Strengths and limitations

One strength of this study is the fact that our patient population is representative of clinical practice in the Region of Southern Denmark, including eligible patients treated in the region up until the date of data collection, hence diminishing the risk of selection bias.

The study included FDG-PET/CT scans from three different sites. Each site has small differences between the scan protocols. Despite somewhat compromising internal validity, these factors are true to the clinical setting in which the study is performed.

For this study, the reference standard defined the true positive findings well by histologic verification, but for false positive cases, this does not necessarily reflect the truth since some of the inflammatory changes seen on FDG-PET/CT that spontaneously regressed may have represented immune reactions targeting cancerous cells or micro-metastases. Further complicating matters, it could be that some true positive cases would have regressed during further treatment. This muddles the distinction between a positive scan and the effective treatment outcome of a patient who would otherwise develop recurrence, especially within the first 3 months of immunotherapy. In clinical practice, this incentivises a “wait-and-see” approach to establish a more accurate diagnosis, which may be contraindicated by the time-sensitive nature of the malignant disease.

While the results focus on the accuracy of the follow-up program in diagnosing recurrence, this may not be possible to validate. The absence of a reliable gold standard for detecting malignancy makes it difficult to categorise scans as false negative, which introduces the possibility of overestimation of NPV and sensitivity.

It should be noted that patients in the study received a varying number of treatments. This was mainly due to the adverse events which caused some patients to stop treatment early. The patients who stopped immunotherapy but continued with the follow-up FDG-PET/CT scans were included to avoid bias.

Towards the end of the study timeframe, COVID-19 vaccinations were beginning distribution in Denmark. Potentially 45 patients could have received a vaccine, however, information regarding vaccination status was limited. One patient is known to have received a COVID vaccine and had PET-positive lesions in the lymph nodes local to the injection site. As there was no widespread availability of the COVID-19 vaccines in Denmark at this time, it is unlikely that the number of false positives was significantly affected by the vaccines. Despite this, it is a clear limitation that this information is not available.
------------------------------------------------------------
» EXERCISE:
Please repeat the passage on the study's strengths and limitations word for word, from "Strengths and limitations" up to and including "of selection bias.". The records have no connection to the text on strengths and limitations.

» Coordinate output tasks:
------------------------------------------------------------
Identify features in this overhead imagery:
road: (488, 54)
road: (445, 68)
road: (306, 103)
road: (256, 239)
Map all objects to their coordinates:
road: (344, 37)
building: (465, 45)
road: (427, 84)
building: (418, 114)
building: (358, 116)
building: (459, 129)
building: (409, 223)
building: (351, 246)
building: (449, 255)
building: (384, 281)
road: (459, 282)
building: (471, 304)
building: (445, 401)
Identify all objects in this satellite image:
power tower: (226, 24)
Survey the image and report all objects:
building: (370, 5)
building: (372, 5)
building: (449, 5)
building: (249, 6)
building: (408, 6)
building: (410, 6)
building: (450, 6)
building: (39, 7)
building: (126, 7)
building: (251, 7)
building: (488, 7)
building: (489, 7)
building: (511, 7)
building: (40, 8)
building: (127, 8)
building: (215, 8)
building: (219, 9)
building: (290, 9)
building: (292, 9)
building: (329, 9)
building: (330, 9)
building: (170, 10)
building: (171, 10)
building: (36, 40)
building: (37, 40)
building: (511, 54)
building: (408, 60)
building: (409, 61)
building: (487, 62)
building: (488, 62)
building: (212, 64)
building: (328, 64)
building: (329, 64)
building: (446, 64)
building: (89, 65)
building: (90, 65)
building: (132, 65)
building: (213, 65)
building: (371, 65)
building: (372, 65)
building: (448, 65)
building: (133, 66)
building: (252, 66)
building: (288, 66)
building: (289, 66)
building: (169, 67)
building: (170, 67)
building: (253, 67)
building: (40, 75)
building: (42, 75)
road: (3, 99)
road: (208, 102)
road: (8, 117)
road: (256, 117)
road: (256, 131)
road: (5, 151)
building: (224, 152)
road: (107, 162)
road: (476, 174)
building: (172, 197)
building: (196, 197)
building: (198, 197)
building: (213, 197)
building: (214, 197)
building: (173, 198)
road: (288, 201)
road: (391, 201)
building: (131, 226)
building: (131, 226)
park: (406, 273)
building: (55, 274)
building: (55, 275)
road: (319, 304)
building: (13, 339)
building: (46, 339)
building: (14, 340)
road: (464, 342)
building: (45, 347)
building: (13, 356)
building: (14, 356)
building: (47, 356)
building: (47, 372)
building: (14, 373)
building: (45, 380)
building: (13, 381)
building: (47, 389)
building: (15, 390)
------------------------------------------------------------
» THE COMPLETED TASK:
Strengths and limitations

One strength of this study is the fact that our patient population is representative of clinical practice in the Region of Southern Denmark, including eligible patients treated in the region up until the date of data collection, hence diminishing the risk of selection bias.